The novel opens at the ferry shed in Algecirus, Spain on Oct 23, 2018. Maurice Hearne and Charlie Redmond, two Irish thugs, in their fifties, old pals and adversaries, their lives hopelessly bound together, are watching for incoming or departing ferries to Algiers, hoping to find Maurice’s daughter Dilly.

She had run away, to Spain and to Morocco, joined travelling hippies, free spirits, lived in a cave and a slum, scratched out a living selling fake African curios to tourists, and may have made off with some of Maurice and Charlie’s money.

During their vigil, they talk, reminisce about their past and face a dreary future. We learn their stories, going back to childhood.

Charlie and Maurice are professional criminals, drug dealers, smugglers, both vicious and sad. Both have mental troubles, have been hospitalized. Over the years they have made a fortune, but, tragically terrible businessmen, squandered and lost it all. Maurice had built a terrace of 9 houses outside of Cork on a hill so wind-blasted, no one would buy. He bought “14 apartments in Budapest and sold them at a tremendous loss.” He and Charlie once LOST “a tonne and a half of Moroccan hashish,” never found.

They were bosom buddies but, over a woman, Maurice’s wife, came to violence in a scene unmatched for menace and tension, in the Judas Iscariot, an illicit All-Night Drinking Club in Cork City.

“Charlie Redmond was drinking alone but for his demons….”

Maurice enters with “a face to match the night….”

They drink, remain civil, but all present watch, knowing eruption is near: Steve Bromell the cocaine peddler, Jimmy Earls, a brothel-keeper, “two ladies of love, a ponce …a prince among bouncers.”

“The room kept its breath. It held on a moment of violent possibility.”

Finally, there is terrible damage done, in a moment one might see in a Quentin Tarrantino film.

Besides superb scene building, Barry’s greatest gifts are his dialogue, which can hardly be quoted at all because of the organic, blazing obscenity, and the way he cracks language open, then hammers, bends and twists, forcing the words to reveal new meanings in the way readers of Southern literature became familiar with in Faulkner’s “The Sound and the Fury” and Barry Hannah’s “Airships.”

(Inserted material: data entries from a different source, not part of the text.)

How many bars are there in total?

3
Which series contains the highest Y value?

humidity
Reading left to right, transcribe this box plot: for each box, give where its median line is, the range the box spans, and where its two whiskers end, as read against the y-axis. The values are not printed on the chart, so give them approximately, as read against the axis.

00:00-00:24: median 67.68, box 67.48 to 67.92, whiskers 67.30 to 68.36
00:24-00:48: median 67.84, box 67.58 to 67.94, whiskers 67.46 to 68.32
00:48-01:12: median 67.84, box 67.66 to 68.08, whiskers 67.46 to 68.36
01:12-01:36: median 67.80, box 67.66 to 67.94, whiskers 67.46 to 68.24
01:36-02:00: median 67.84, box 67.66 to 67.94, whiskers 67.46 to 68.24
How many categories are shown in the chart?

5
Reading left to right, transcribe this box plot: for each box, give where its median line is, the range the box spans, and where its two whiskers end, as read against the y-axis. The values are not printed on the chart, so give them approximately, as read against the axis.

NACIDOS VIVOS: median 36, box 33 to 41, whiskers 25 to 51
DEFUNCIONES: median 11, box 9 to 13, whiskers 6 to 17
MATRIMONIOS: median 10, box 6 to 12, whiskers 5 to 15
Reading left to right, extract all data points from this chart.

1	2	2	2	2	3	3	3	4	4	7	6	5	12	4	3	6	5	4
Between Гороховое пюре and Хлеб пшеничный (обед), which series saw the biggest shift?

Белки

In the terminal, “a blind man roils in night sweat and clicks his teeth to sell lottery tickets like a fat rattling serpent.”

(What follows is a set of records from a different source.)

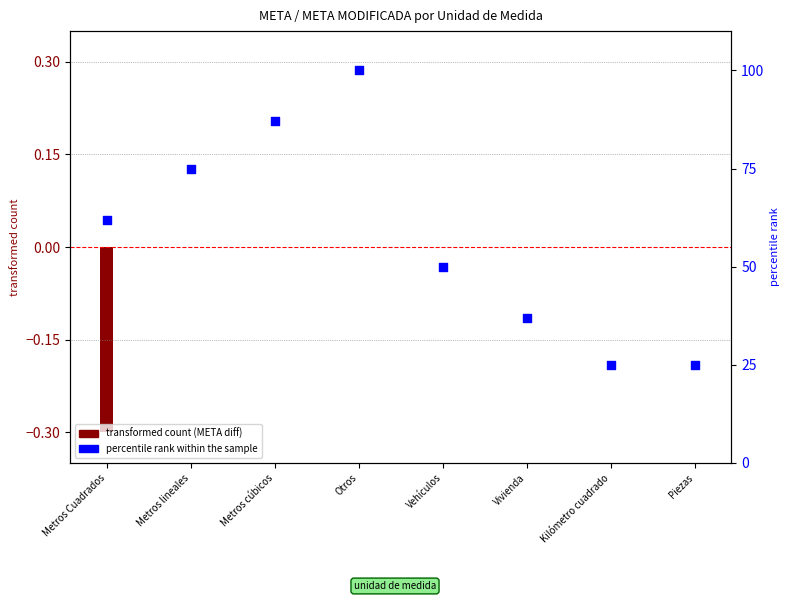

What is the ratio of the value at Metros lineales to the value at Otros?

0.8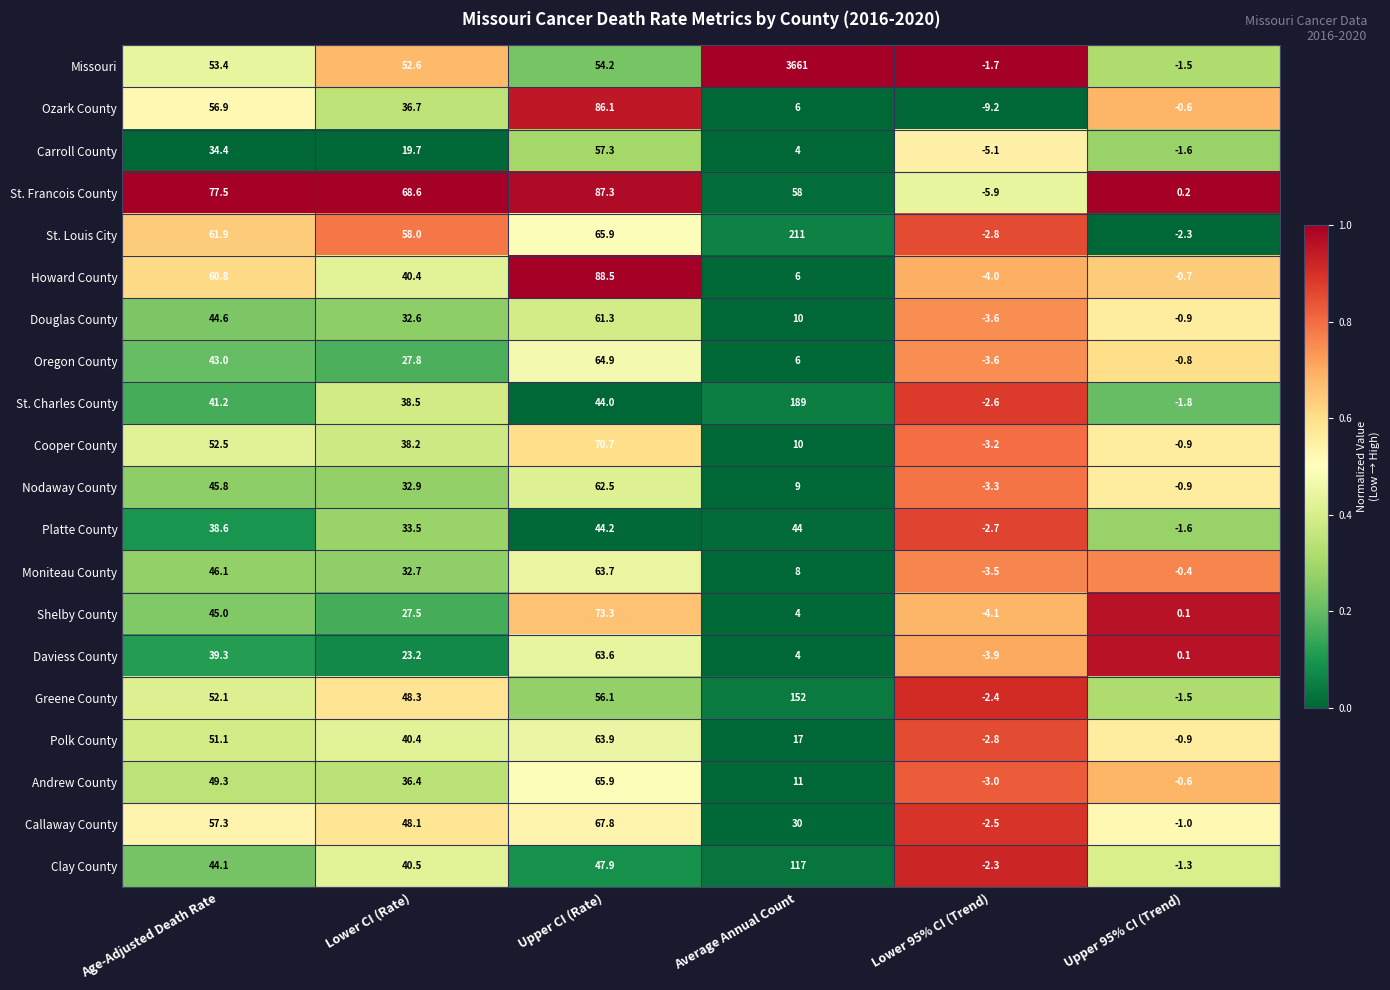

What is the difference between the second highest and minimum values in the St. Louis City series?

68.7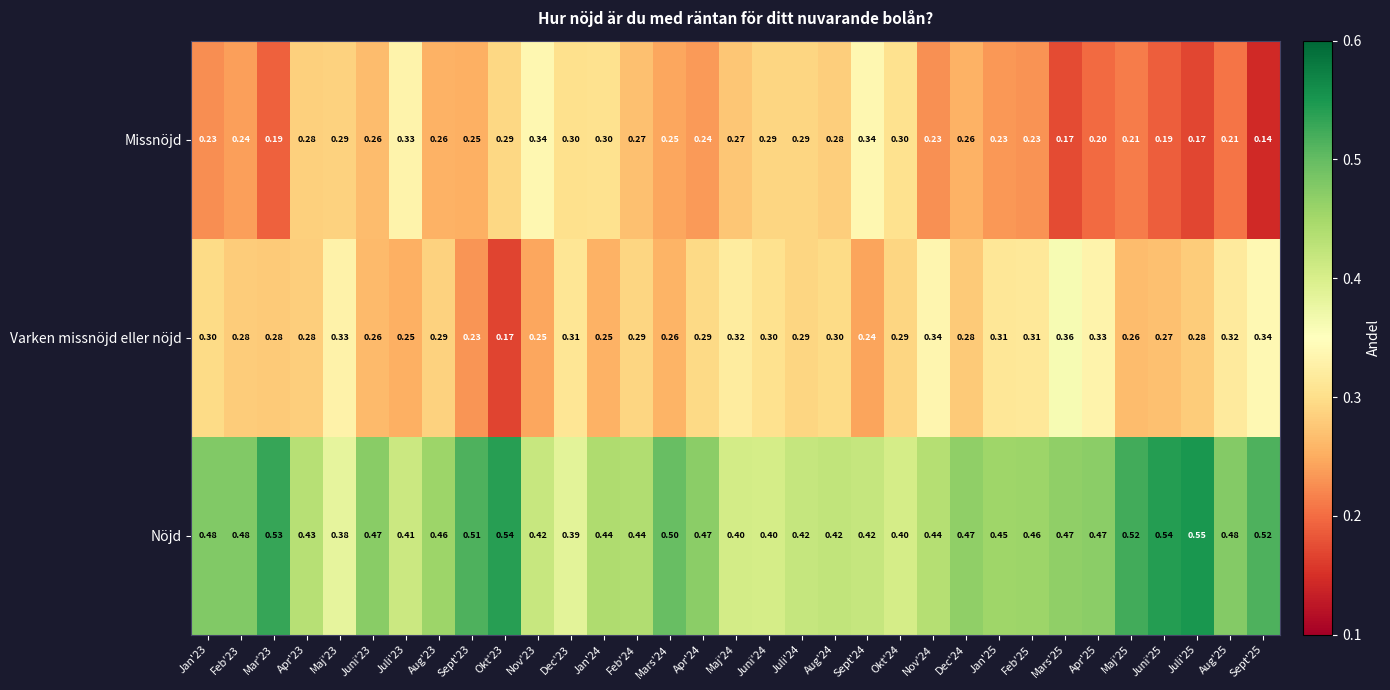

Which series has the largest range (max minus min)?

Missnöjd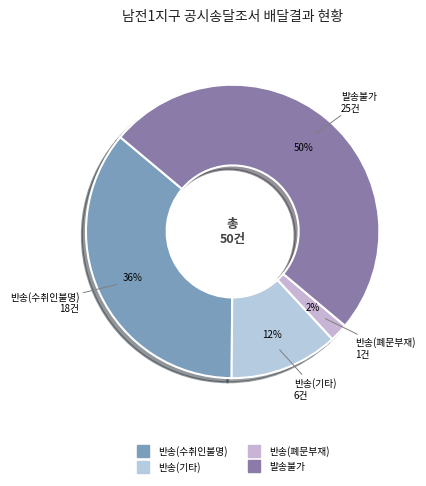

Do 반송(폐문부재) and 발송불가 together represent more than half of the pie?

Yes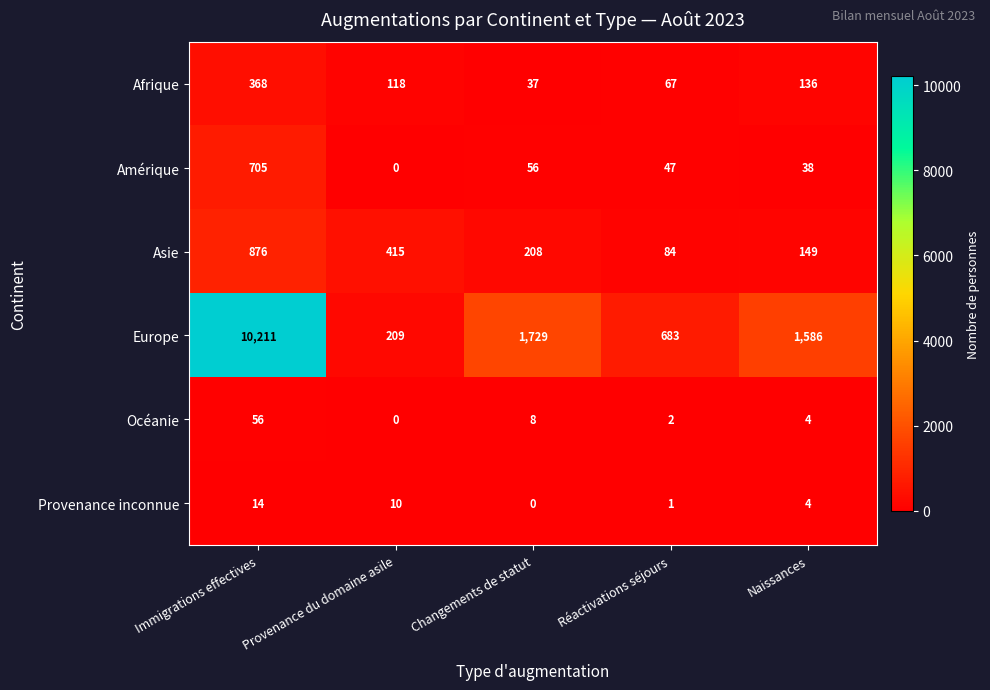

At which label does Europe first exceed 1586?

Immigrations effectives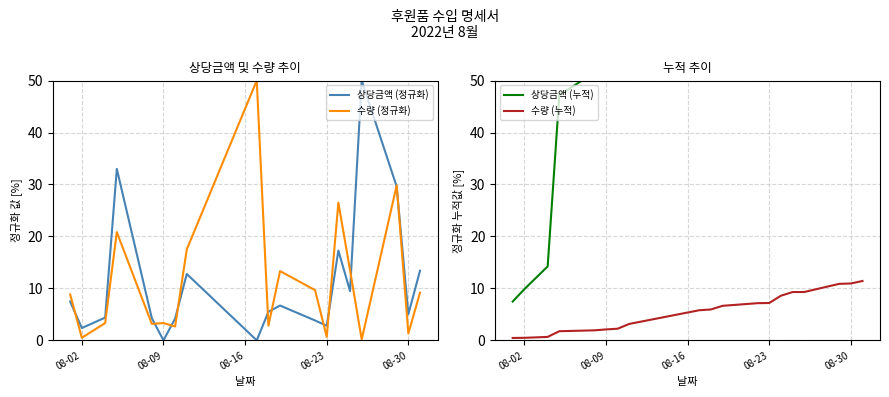

What is the average value of the 수량 (누적) series?

5.6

Charlie “rises up from the bench in a bundle of sighs…His aura is of brassy menace.”

Maurice’s “jaunty crooked smile will appear with frequency. His left eye is smeared and dead, the other oddly bewitched, as though with an excess of life, for balance.”

“Night Boat” is Barry’s fifth book. He’s a wonder. Read him if you dare.

Don Noble is host of the Alabama Public Television literary interview show “Bookmark with Don Noble.” His most recent book is Belles’ Letters 2, a collection of short fiction by Alabama women.